**WHAT TO WORK ON**:
1 – Decide whether each statement agrees with the WTCB post. Answer yes or no for each, and quote the words from the post that settle it.
(a) The power cut lasted an hour.
(b) The writer is posting from the main computer.
(c) Those who knew how to write moved out to the sea-edges.
2 – Translate this sentence from the WTCB post into Spanish: "To shape a world similar to our own but so very different is difficult."
3 – Go on with the WTCB post about The Continent, starting after its last sentence.

WTCB September: Geography of The Continent

This is yesterday’s post. Technically. Today’s post is not coming, either, though it is Thursday, so that can be forgiven. My evening in which  I intended to post was a nightmare. First, I had powercut for an hour and I lost the Sims household I was playing on. That makes me grumpy anyway! Next, my keyboard and mouse stopped working. And then, at quarter to nine, I lost this original beginning of draft because I’m a ninny and forgot that my laptop is connected to the same plug as the main computer now.

It’s fair to say that I gave up at 9 o clock. Grr.

On the other hand, my French manicure went well and I had some Horlicks. Yum.

AND – I’m posting this on my new laptop. Yay! Now I have the resources, I intend to get back onto schedule – at least, before the big computer packs up and kills all my backup files before I’ve backed them up. Sorry – stressing!

So, here it is. The first of the WTCB September posts: about the land in which all the characters reside, The Continent. It’s an alternate universe, where the tectonic plates never moved so much for all the continents we see in our world. As scribed in The Almanac:

Lavenders_AlexB
(All my landscape photography is on the main computer. You’ll have to deal with an old photo of lavender for the while)

To shape a world similar to our own but so very different is difficult. An alternate history is no easy-catch clause, but, in a way, it saves this universe from being swept up in modern fantasy and fairytale.

But where did the split from our humanity begin? Was it right at mental genesis? Documents held in The Continent’s Administration Office claim that when the settlers, those who began to understand their world with reasoning and emotive minds, began writing, they described ‘factios’ (possible translation and transcription is unclear of this term. Other variations include ‘factions’ and ‘factio’ as the plural) between the groups swinging down from the trees.

Not only existed those who had the ability to craft or command better than others, but also those who developed their own style of living. In our world, we might call them foreigners, for these factios might well be compared with the cultures across our broad spectrum of the Earth. Except that these all lived on the same block of land, slowly spreading themselves outwards for their own needs – those who learnt to sew nets and spot motions moved to the sea-edges for their fishing. Those who knew the craft of writing remained in the centre, where every other skilledman could reach their power.

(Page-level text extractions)
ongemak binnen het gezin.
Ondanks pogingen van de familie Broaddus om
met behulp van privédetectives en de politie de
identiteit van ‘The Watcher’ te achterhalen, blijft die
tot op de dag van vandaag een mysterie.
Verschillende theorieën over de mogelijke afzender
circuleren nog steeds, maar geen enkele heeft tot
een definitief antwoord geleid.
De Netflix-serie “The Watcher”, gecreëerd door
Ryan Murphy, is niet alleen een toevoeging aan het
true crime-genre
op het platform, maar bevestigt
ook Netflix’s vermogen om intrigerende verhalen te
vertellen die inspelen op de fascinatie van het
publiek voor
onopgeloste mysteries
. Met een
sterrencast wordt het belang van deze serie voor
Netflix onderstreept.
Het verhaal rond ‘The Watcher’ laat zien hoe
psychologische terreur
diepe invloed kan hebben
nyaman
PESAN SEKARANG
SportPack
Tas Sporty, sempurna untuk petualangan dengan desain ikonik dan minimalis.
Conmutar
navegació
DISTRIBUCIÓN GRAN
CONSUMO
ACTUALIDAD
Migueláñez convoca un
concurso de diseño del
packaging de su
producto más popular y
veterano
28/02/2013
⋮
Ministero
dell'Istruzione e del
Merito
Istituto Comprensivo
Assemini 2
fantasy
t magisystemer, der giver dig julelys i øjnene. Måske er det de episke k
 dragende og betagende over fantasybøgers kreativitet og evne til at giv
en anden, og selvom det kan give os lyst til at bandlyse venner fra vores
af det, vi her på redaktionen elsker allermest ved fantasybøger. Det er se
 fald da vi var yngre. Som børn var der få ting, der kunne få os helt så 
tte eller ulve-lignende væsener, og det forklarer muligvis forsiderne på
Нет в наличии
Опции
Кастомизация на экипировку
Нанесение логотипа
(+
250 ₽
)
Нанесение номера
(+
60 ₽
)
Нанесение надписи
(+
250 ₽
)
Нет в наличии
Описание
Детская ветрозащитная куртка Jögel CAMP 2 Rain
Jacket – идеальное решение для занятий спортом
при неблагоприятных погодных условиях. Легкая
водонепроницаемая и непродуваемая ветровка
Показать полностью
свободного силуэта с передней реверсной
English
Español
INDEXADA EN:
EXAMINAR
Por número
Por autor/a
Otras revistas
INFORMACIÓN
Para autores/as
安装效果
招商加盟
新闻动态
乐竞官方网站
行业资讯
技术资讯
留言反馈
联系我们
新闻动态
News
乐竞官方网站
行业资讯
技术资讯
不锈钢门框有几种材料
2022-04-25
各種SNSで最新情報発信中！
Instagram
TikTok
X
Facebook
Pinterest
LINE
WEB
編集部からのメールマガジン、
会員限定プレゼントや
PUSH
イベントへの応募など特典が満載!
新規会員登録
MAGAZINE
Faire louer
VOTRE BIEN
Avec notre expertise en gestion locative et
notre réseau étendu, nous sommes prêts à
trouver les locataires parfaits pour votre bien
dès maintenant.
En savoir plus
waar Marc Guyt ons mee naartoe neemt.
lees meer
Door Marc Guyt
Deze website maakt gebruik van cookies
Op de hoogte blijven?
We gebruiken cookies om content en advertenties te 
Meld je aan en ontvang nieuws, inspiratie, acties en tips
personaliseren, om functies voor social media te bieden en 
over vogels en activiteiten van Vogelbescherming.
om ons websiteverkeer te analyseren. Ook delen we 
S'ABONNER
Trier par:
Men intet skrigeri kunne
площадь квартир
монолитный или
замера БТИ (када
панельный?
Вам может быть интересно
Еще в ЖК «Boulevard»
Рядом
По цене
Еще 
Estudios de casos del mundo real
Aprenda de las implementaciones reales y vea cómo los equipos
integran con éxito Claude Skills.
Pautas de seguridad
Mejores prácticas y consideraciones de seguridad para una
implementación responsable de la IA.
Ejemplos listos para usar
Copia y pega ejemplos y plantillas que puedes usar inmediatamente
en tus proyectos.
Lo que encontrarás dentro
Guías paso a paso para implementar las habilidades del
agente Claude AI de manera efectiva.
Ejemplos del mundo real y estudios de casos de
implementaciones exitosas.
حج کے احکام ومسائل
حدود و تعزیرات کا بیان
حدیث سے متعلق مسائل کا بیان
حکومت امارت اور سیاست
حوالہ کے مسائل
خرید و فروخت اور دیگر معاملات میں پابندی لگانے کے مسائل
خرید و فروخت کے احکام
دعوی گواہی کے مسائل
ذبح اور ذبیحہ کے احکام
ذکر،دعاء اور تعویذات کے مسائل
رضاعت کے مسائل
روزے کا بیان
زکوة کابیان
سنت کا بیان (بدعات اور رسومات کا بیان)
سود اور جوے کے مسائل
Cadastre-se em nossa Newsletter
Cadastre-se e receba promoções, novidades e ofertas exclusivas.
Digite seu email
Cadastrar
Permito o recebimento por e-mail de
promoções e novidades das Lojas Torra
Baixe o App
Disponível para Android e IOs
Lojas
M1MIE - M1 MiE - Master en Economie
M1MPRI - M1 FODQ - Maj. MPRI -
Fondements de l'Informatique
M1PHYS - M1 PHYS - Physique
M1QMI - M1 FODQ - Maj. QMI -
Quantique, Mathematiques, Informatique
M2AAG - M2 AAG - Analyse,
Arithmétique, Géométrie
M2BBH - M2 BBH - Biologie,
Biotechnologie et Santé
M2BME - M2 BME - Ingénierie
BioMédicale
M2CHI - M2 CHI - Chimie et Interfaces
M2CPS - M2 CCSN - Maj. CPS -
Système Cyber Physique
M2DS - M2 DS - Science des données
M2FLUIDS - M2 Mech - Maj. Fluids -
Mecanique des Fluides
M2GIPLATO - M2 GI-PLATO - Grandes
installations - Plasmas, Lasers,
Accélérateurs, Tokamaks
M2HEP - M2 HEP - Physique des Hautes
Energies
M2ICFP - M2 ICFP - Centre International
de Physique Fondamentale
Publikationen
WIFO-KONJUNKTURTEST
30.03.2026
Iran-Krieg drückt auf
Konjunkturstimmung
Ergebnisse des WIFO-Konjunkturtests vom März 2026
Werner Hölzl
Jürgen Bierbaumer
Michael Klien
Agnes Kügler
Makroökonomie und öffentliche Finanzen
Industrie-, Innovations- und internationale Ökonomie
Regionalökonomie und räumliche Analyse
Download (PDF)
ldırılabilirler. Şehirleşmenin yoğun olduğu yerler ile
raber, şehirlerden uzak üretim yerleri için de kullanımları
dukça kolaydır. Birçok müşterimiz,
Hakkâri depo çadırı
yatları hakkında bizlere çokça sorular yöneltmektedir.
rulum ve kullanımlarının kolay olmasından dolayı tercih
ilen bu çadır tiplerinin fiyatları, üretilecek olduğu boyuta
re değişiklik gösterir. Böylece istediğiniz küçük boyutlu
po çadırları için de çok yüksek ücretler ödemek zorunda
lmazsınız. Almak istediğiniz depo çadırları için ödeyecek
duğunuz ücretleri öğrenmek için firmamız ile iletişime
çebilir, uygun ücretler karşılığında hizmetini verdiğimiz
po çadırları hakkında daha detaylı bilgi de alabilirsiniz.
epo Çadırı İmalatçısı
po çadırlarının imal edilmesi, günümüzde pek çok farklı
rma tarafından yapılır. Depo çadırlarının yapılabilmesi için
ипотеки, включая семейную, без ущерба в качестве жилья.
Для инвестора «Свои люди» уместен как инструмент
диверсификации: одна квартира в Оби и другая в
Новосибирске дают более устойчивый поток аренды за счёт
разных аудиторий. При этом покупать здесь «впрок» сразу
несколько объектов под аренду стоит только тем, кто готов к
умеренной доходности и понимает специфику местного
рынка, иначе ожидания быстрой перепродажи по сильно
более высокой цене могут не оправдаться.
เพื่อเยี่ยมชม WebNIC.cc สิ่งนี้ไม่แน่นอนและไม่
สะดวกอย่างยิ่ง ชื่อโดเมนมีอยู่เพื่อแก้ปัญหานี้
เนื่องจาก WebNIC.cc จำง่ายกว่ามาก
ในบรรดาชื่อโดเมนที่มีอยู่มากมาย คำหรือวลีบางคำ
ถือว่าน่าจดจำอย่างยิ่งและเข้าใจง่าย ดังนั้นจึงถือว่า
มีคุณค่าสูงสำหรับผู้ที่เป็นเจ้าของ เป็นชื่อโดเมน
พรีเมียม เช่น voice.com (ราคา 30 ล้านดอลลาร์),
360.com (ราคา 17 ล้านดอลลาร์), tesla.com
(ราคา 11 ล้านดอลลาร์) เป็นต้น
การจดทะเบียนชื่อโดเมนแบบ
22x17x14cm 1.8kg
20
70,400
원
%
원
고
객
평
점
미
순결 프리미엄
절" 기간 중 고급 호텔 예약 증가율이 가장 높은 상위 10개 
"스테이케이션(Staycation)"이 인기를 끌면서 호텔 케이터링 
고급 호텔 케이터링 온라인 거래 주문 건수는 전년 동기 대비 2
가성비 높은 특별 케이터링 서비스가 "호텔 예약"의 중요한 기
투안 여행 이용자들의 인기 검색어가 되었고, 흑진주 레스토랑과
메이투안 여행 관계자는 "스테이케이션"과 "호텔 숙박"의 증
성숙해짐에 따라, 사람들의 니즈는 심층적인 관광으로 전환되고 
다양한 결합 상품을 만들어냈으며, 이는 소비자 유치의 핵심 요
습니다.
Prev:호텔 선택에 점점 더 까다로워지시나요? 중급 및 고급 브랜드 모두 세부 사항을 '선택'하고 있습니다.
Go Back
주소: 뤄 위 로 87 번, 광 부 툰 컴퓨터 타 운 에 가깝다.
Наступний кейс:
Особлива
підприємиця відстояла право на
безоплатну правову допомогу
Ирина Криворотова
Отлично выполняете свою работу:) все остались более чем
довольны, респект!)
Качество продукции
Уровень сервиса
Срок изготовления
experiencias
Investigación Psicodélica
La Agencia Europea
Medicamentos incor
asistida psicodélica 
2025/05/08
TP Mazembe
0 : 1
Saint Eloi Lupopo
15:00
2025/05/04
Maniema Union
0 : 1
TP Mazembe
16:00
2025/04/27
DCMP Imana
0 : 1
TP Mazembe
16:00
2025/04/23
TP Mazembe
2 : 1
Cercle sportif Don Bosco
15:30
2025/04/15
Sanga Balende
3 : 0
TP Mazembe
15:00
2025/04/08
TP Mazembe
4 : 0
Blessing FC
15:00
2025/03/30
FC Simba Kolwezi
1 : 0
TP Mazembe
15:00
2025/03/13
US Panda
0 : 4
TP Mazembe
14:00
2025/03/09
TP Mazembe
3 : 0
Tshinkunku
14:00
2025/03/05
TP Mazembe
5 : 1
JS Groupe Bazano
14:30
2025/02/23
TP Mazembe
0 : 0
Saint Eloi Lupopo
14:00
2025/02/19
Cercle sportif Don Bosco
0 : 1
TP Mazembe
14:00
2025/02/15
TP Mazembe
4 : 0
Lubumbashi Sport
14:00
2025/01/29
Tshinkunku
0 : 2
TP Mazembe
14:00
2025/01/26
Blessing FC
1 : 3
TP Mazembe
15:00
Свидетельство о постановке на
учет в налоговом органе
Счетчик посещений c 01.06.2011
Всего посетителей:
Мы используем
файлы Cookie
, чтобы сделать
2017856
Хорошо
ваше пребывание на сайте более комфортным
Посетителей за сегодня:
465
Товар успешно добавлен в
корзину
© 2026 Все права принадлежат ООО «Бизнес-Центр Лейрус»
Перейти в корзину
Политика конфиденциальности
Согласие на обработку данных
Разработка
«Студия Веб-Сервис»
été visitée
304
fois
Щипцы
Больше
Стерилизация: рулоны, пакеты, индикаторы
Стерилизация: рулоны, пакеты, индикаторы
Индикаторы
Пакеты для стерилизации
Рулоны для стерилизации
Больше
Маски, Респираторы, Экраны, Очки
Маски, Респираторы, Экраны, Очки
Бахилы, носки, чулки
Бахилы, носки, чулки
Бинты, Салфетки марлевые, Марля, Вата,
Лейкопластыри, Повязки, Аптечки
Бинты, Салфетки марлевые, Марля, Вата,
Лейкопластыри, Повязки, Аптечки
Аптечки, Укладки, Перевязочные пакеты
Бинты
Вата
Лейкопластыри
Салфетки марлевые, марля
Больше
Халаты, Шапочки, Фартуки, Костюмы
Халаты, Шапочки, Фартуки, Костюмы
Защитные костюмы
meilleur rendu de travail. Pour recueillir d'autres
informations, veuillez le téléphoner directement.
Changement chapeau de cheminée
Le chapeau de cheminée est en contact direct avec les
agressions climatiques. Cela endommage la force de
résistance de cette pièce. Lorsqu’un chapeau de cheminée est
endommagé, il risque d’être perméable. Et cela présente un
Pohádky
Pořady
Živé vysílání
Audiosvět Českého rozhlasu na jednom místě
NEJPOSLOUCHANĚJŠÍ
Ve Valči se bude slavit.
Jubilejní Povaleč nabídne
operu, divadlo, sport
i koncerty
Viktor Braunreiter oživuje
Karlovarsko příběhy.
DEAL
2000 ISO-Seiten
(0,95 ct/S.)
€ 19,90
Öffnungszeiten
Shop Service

**TASK ANSWERS**:
1 –
(a) Yes: "I had powercut for an hour"
(b) No: "I’m posting this on my new laptop"
(c) No: "Those who knew the craft of writing remained in the centre"

2 – Dar forma a un mundo parecido al nuestro pero tan distinto es difícil.

3 –
As time passed, these factios saw themselves as the better, even when they were not self-sufficient without the other factios – and from there, it is assumed the original shapes of class came.

But they also still pushed through the same great minds we have encountered. From just beyond the land a mile from Costello Mansion – according to legend – a sharp-minded, clear-voiced Socrates proclaimed of his ideas for a civilisation governed by equal rights and rules; one of the first applicants to a teaching-school (that is, what were later known as the colleges) with an interest in philosophy was a hook-nosed boy whose parents had been part of the factio counting grain. Using his knowledge of counting, Renee Descartes devised a Cartesian division still used in Zara’s time.

From a family of painters related to the Archers and descended from those first hut-builders came Michelangelo in the early twentieth century; from the scientific minds supposedly connected to the Leighs grew Hen Forstere and his brother Eddison, creators of, respectively, the Automised Taxicab, and the captured oil-lamp.

Freud himself was a contemporary of Tia’s. However, his status as a butler meant that his profound, youthful ideas about the mind were dismissed until after his death.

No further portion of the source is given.